Prove you are there to help

But, according to San Millán, the secret formula is not accepting the status quo, and changing it where you can.

“To get cover at the right price risk managers should be open minded to innovation and think like an insurer. For example, say we are trying to insure 20 or 25 toll roads across the world, we are looking for nat cat cover and going to insurers and brokers and saying: ‘This is my portfolio, this is my loss report; I want to deal with you.’

“In my experience insurers are unable to move from their own nat cat model. They just can’t do it. Even if you can demonstrate a good loss report, the insurer will not budge. The answer is to develop your own nat cat models. Show them your data and persuade them to work with you on an individual basis.

“This is what risk managers should be doing: they should be proactive in giving specific asset data to their insurers to help them lower their premiums. Spend some money on this – be sophisticated and technical – because it will be a very good investment and give you very good return on your premiums.”

This spirited approach is typical of San Millán’s view of the profession. Ask him what his hopes are for the future, and his answer is simple: “It depends on us. We should work every day to be relevant and useful,” he says. “Once you have convinced people that you are here to help, this will push risk management to a good place in your firm.”

The bottom line is that risk management is very important. “It can provide sustainability in a rapidly changing world,” says San Millán. “We need to understand this ourselves and project it outwards. In the good times it is easy to forget about risk management; when everybody is happy and the business is growing double-digit figures. But the risk is still there and we need to be there to remind everyone.”

Show value in your ERM

The key issue is to know how to talk to every department of your company, from the factory floor to the boardroom.

“You have to fight hard to change the perceptions of the people around you,” says San Millán. “When you are talking to the business line, you have to say: ‘Listen, I am not here to tell you what to do. This is your chance to share what your worries are – and this is your best way to ask for resources to cover that worry. This report will go up; it will be seen by

the board. Co-operate with the ERM and you will be in a better position.’ This will change their mind.”
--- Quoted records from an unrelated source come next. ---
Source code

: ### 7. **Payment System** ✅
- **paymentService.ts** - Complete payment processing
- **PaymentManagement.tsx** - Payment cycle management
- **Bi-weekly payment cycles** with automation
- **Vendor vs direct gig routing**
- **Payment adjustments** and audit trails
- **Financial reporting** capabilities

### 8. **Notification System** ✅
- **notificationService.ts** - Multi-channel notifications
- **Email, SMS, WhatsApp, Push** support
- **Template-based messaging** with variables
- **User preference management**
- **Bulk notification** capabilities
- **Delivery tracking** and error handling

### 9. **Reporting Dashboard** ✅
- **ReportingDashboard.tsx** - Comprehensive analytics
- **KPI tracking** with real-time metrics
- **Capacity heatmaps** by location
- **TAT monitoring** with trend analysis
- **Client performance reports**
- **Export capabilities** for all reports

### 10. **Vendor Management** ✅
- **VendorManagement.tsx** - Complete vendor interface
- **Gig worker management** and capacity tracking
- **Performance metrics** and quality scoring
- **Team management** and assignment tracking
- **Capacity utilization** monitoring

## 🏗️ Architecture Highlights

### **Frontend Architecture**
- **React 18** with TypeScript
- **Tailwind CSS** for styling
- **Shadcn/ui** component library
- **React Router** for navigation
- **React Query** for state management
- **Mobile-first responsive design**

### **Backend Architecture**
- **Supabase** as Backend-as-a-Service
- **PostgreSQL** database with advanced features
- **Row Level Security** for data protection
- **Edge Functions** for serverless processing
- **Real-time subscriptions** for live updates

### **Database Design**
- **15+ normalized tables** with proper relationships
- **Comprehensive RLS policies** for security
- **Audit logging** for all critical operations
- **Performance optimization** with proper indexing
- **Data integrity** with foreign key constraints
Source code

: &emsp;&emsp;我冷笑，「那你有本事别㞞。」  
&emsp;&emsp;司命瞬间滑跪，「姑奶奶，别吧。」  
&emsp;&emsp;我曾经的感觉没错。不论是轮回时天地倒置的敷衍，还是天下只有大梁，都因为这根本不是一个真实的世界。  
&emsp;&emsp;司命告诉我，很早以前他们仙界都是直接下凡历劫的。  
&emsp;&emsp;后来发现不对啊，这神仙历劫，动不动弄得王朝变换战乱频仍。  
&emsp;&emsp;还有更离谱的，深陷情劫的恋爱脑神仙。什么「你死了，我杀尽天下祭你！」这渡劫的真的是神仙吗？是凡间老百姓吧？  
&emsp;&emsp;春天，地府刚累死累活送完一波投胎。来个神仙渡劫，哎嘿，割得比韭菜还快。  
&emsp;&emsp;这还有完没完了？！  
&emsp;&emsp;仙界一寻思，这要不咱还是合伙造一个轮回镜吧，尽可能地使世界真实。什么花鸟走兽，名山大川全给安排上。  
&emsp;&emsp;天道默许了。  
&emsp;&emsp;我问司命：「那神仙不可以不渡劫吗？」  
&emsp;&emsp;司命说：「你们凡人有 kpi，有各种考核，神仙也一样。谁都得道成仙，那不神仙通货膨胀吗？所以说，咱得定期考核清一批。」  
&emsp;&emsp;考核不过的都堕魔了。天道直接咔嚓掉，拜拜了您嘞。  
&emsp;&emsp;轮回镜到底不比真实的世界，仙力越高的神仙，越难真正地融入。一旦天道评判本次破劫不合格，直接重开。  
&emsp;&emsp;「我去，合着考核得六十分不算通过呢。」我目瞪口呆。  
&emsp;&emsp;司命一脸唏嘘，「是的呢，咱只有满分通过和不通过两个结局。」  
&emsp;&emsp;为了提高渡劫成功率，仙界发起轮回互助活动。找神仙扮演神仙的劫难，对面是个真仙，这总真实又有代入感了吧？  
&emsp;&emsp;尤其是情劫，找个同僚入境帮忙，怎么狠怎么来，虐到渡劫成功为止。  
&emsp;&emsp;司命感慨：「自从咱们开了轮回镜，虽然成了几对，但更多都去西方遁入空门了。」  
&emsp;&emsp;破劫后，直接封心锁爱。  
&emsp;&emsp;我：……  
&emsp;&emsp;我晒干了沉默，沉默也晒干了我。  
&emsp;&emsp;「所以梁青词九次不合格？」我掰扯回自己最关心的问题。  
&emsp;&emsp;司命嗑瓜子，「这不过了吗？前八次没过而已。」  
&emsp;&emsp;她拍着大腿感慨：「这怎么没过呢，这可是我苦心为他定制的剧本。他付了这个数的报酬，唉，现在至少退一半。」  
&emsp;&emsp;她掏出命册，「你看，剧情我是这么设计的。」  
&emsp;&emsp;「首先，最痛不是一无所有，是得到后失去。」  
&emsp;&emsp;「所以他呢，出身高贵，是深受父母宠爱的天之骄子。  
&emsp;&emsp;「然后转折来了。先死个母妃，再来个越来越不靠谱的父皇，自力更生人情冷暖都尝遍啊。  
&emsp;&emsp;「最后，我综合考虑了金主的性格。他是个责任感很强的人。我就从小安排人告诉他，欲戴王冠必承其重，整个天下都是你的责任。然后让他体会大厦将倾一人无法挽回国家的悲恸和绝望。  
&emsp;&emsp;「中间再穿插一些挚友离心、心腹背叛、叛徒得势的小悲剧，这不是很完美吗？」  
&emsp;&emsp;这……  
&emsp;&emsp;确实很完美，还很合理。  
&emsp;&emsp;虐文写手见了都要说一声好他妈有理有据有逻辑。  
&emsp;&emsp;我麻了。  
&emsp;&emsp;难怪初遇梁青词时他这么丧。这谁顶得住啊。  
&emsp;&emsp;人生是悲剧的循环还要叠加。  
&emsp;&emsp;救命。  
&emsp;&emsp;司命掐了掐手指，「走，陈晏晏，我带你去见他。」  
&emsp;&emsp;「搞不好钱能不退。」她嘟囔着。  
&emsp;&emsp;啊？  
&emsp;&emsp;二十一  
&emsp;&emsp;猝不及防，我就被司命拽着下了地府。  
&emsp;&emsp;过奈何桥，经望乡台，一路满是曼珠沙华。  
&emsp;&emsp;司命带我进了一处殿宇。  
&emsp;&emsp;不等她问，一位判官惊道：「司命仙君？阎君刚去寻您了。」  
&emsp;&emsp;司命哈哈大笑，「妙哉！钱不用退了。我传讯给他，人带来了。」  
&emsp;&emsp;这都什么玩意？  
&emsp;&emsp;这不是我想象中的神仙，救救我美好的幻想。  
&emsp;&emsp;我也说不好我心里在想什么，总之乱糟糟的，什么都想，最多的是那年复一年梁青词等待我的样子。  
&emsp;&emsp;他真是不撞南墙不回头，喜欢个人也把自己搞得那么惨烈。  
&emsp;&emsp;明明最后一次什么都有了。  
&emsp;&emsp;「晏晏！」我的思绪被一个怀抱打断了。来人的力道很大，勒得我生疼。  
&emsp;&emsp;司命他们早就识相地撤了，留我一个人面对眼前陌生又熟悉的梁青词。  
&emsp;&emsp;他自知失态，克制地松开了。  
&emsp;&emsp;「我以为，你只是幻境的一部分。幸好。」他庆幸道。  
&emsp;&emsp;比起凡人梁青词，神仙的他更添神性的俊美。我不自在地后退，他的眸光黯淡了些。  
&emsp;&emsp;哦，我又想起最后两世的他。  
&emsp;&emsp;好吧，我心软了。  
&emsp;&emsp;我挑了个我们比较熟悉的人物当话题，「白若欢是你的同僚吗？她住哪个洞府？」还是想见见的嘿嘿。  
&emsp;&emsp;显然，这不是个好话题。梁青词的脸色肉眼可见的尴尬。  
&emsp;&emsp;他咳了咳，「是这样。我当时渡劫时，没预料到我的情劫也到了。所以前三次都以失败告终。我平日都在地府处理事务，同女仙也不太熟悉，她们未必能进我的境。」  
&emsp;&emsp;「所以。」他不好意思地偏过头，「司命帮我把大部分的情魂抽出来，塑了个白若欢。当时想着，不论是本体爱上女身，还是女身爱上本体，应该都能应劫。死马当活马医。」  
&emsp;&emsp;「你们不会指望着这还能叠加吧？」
When you talk to the board, explain to them how a great ERM will make their lives easier and their decisions better, he says. “The key issue is to convince the board that this tool is going to provide them with the information to make the proper decision on time.

“If you have a business with 100,000 employees operating in 40 or 50 countries, it’s not easy to always know what is going on with the business line, and the board know this. But with an ERM that’s properly integrated they can have all the worries and concerns of their people in their hand.

“They can make quick decisions before a risk becomes a loss.”

Innovate with insurance

Giving insurers relevant data about your firm that they can use to lower premiums can be a powerful tool in creating efficiencies, but you can’t do it alone. “This kind of innovation will require a lot of information from your colleagues,” says San Millán. “Sometimes this can be an issue, because at the end of the day, they know that everything they give you will go in front of the board. But you have to explain your reasons: you have to explain why it is essential to use the same weapons as the insurers, and what can be gained by doing so. In the end the market is so. When you see the market statistics, you can see there is a lot of capacity. This is not the problem. The challenge is how to manage the deal – and to do this you need information.”